Closing schools: Big and unequal learning losses in LAC
November 2, 2021
COVID-19 has taken a significant toll on education. In order to contain the spread of the virus, many governments had to make the difficult decision to close in-person schools. This was a necessary and life-saving measure in many contexts. However, it was not without its own adverse impacts. Prolonged school closures brought a multitude of challenges for students, ranging from to disrupted access to school meals to deteriorating mental health to learning losses related to distance-education programming. All of these carry critical implications for students’ human capital outcomes. As schools are beginning to reopen in many countries across the Latin America and the Caribbean (LAC) region, it is important to take stock of what these school closures have meant for students – and what it might mean for them in the future. This #GraphForThought specifically focuses on students’ learning outcomes.
Compared to other world regions, LAC has faced some of the longest durations of school closures during the pandemic. According to data from UNESCO, on average schools in LAC countries were fully or partially closed for 48 weeks. Only the South Asia region faced longer average closures. However, within the LAC region, there is a lot of heterogeneity—ranging from 69 weeks of closures in Bolivia to just 13 weeks of closures in Aruba. Generally, schools in Latin American countries tended to face longer closures than schools in Caribbean countries.
As in-person schools remained closed, children had to learn from home through distance-learning platforms—including online classrooms, television, and radio. We have long been discussing the potential impacts of this change for students, particularly on increasing inequalities in educational outcomes. As I elaborated in a previous #GraphForThought, this has the potential to both deepen intra-generational inequality (for example, a widening the gap between students who have access to digital technologies and those who do not) and reproduce inter-generational inequalities (for example, through the differences in at-home learning support that students receive based on how educated their parents are). But what do the data say about the actual impacts on learning? How many years of learning have students lost, and how does this differ across households?
Using the results from a recent paper I wrote in collaboration with Luis Monroy-Gómez-Franco (City University of New York /Centro de Estudios Espinosa Yglesias) and Roberto Vélez Grajales (Centro de Estudios Espinosa Yglesias) on “The potential effects of the COVID-19 pandemic on learning,” this #GraphForThought zooms in to answer this question. While the paper focuses on Mexico, given the availability of data, the concerns raised by the paper’s results apply more generally to the rest of the region.
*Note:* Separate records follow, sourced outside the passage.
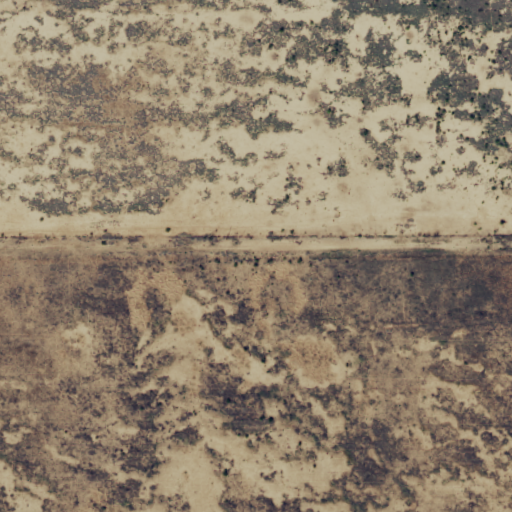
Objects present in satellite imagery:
road: (256, 276)
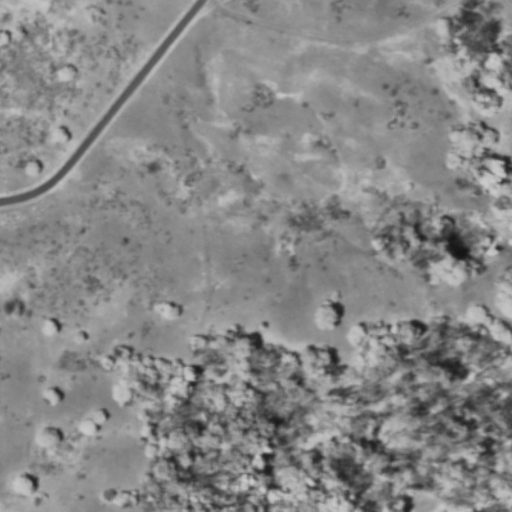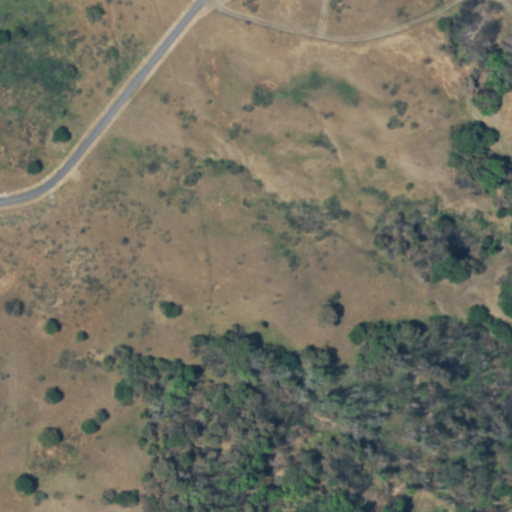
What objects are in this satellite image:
road: (110, 113)
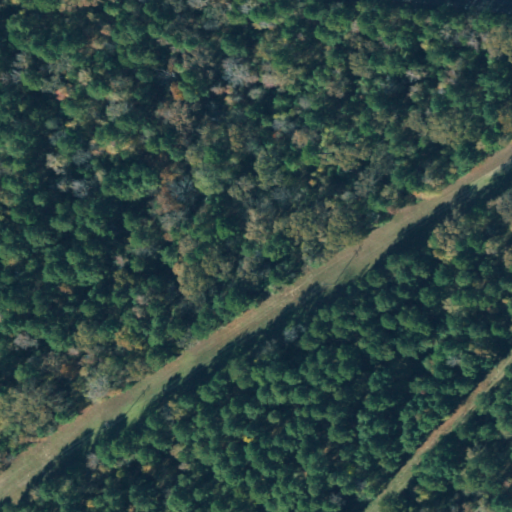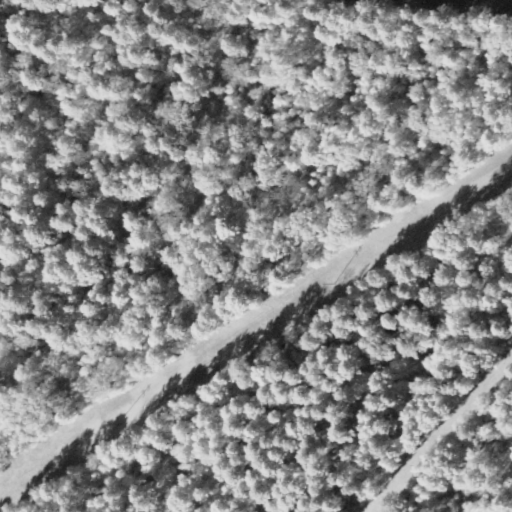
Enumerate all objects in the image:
railway: (481, 3)
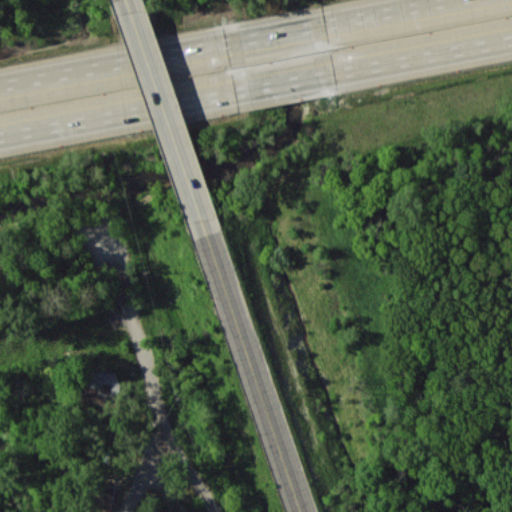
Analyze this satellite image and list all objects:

Note that in the paper we estimate learning losses in both the short-term (given students’ direct loss of schooling) and in the long-term (given the cumulative effects of this loss). It is important to remember that many of the pandemic’s costs could stay with us for a long time, and even compound, if we do not devise sufficient policy solutions.
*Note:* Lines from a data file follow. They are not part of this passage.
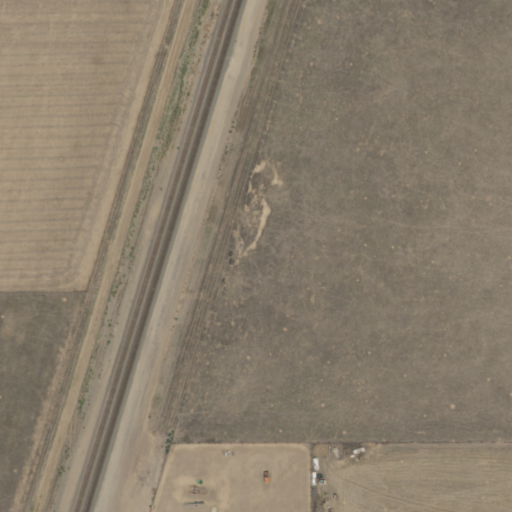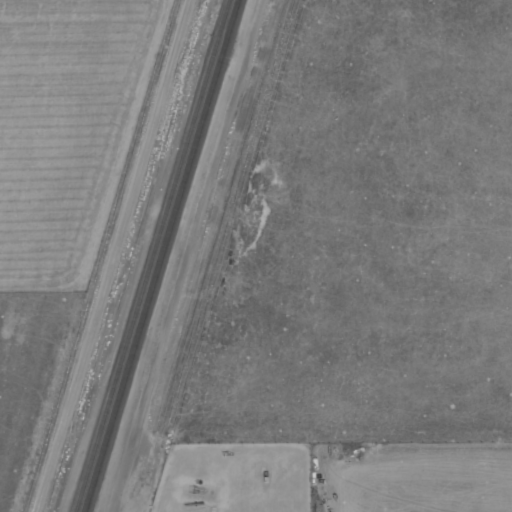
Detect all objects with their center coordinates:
railway: (154, 256)
railway: (165, 256)
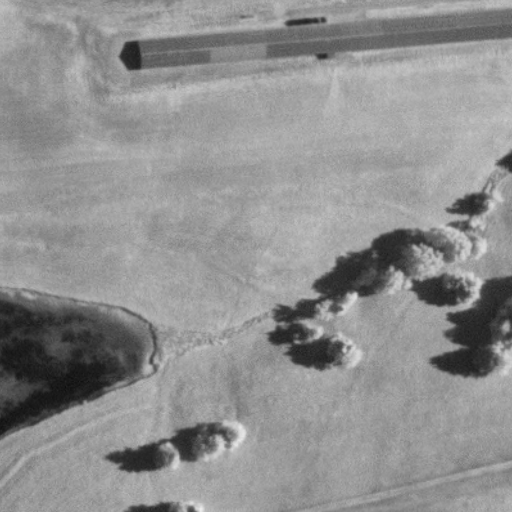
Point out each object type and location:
building: (319, 38)
road: (405, 487)
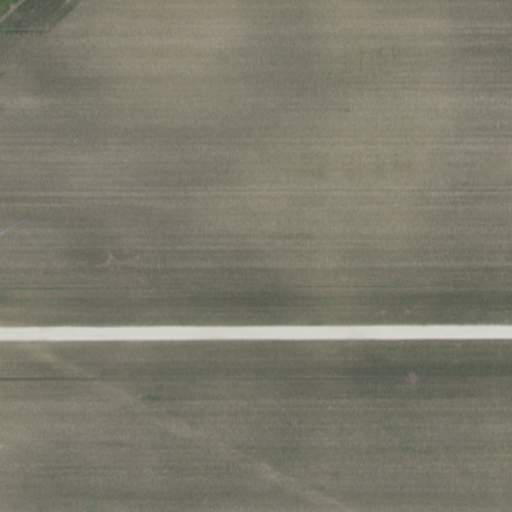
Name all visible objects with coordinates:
road: (256, 331)
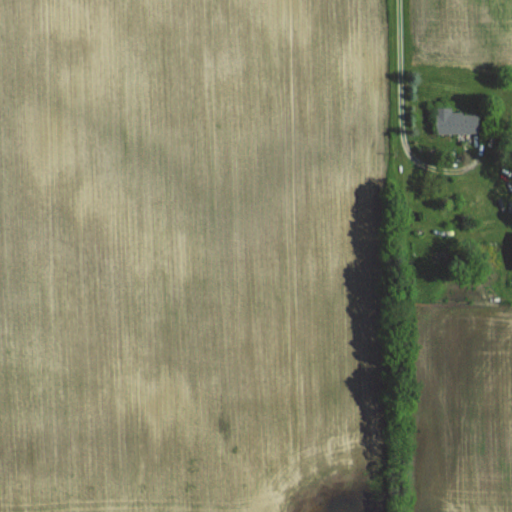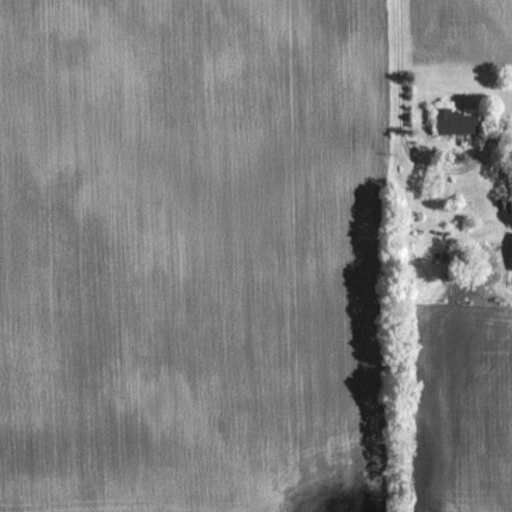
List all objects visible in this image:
road: (403, 114)
building: (455, 122)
The graph below shows the estimated short-term and long-term learning losses for a 6th grade student under three different “policy case scenarios” (depending on how effective distance learning policies are assumed to be). Even in the best-case scenario (assuming remote instruction was a perfect substitute for in-person instruction), we find that students lost the equivalent of 0.3 years of learning in the short-term, accumulating into 1.3 years of learning in the long-term. In the worst-case scenario (assuming remote instruction was the same as not attending school), we find that they lost the equivalent of 1 year in the short-term, accumulating into 2.1 years in the long-term. By exploring these results for different sub-national regions, we look at the unequal impact of the pandemic, with some households having more mechanisms to compensate for online learning, and find that students in the South (which is the poorest region in the country) face far worse learning losses than students in other regions.
As students return to in-person schooling across LAC, we need to remember that they will be returning with varying degrees of learning losses. We cannot just return to business as usual, assuming that students have learned as usual. They have not. Beyond distance-education challenges, students have suffered many other challenges that may have affected their learning—possibly including the loss of a parent or caregiver. To recover from the individual and social loss due to COVID-19 school closures, our region needs decisive compensatory action, investment and targeted strategies to prevent long term regressive impacts. This includes policies such as training teachers on how to accelerate learning among students that are falling behind, building schools’ capacity to support students’ new social-emotional needs, and building the infrastructure to prevent future disruptions. These policies also need to be sensitive to the large differences in the way these challenges manifest at the sub-national and household levels.